Secara faktual Susilo merupakan faktor utama pencairan kredit Bank OCBC NISP dan 6 bank nasional lainnya untuk memberikan pinjaman kepada PT. HSI senilai lebih dari Rp 1,1 triliun.
Dalam perjanjian kredit yang diteken pihak bank dan PT HSI juga tegas dinyatakan bahwa setiap perubahan kepemilikan saham di PT. HSI harus mendapat persetujuan bank.
“Bank OCBC NISP baru mendapat informasi adanya penjualan saham PT. HMU di PT. HSI setelah ada gugatan PKPU dari kreditur yang punya piutang sekitar Rp 4 miliar. Sampai akhirnya PT. HSI pailit di akhir tahun 2021 banyak informasi yang tidak jelas terhadap perusahaan ini. Dari prosesnya yang cepat sampai ke putusan pailit, kami menduga memang upaya untuk melepaskan diri dari kewajiban kredit ke sejumlah bank ini sudah didesain secara matang,” ungkap Hasbi.

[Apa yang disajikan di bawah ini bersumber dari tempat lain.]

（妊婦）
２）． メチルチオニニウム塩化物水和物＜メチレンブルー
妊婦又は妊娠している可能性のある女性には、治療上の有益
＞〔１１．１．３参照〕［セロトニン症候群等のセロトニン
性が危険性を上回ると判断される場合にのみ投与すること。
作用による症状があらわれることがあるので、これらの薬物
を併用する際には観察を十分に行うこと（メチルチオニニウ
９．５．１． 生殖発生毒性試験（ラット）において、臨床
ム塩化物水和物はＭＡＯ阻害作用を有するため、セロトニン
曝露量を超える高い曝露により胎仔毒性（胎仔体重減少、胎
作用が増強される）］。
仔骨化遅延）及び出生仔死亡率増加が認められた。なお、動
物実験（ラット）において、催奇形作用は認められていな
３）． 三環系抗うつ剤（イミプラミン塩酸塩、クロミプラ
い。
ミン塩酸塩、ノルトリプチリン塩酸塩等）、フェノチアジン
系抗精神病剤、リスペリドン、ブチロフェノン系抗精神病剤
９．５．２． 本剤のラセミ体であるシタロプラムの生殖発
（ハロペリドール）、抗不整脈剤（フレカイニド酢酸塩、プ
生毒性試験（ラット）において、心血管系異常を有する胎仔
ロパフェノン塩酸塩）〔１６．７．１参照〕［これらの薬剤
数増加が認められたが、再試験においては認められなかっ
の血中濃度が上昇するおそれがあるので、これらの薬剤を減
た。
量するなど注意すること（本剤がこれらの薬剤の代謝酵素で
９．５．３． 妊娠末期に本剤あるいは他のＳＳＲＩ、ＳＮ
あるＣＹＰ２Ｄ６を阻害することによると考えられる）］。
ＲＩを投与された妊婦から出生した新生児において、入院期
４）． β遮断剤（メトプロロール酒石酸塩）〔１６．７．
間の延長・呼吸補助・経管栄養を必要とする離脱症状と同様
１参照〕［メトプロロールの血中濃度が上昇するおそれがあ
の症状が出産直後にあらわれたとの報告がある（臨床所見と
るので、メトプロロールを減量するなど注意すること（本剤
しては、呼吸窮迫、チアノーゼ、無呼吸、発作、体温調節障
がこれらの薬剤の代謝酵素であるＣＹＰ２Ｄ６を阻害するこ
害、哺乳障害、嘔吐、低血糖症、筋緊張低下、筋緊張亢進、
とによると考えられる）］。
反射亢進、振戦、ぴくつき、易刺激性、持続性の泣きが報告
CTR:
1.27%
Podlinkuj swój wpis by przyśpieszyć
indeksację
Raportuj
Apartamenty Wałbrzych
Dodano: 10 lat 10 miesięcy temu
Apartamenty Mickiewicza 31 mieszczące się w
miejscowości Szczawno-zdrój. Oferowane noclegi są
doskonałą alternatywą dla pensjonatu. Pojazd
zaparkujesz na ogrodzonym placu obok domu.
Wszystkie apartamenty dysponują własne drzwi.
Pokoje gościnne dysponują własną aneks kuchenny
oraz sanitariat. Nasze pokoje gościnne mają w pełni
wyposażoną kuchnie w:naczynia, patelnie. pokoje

Dalam jawabannya para tergugat juga menyampaikan bahwa kerugian materiil yang didalilkan oleh Bank OCBC NISP merupakan kerugian yang tidak pasti atau tidak nyata atau dalil yang premature sehingga wajib ditolak.
Bahkan Tergugat 4 (Hadi Kristanto) yang kemudian menjadi pemegang 50% saham PT. HSI dalam jawabannya mengatakan perjanjian pinjaman Bank OCBC NISP kepada PT. HSI dilakukan tidak hati-hati dan tidak profesional.
Alasan berbeda disampaikan oleh Tergugat 3, PT. Surya Multi Flora, pemegang 50% saham PT. HSI. Dalam jawabannya menuliskan kerugian materiil dan immaterial yang diterima oleh Penggugat tidak berlandaskan fakta, sehingga Tergugat 3 yang hanya pemegang saham Turut Tergugat 1 (PT. HSI) juga ikut memikul kerugian dengan adanya putusan pailit yang menimpa PT. HSI. Penggugat tidak dapat meminta uang paksa kepada Tergugat 3 ataupun para tergugat.
“Kami menghormati langkah-langkah hukum yang dilakukan oleh para tergugat. Kami akan buktikan bahwa Bank OCBC NISP memiliki dasar dan bukti hukum yang kuat untuk meminta tanggungjawab kepada para pemilik dan pengurus PT. HSI yang nyata-nyata sudah menerima pinjaman Rp 232 miliar serta didukung perjanjian kredit yang sah,” tegasnya.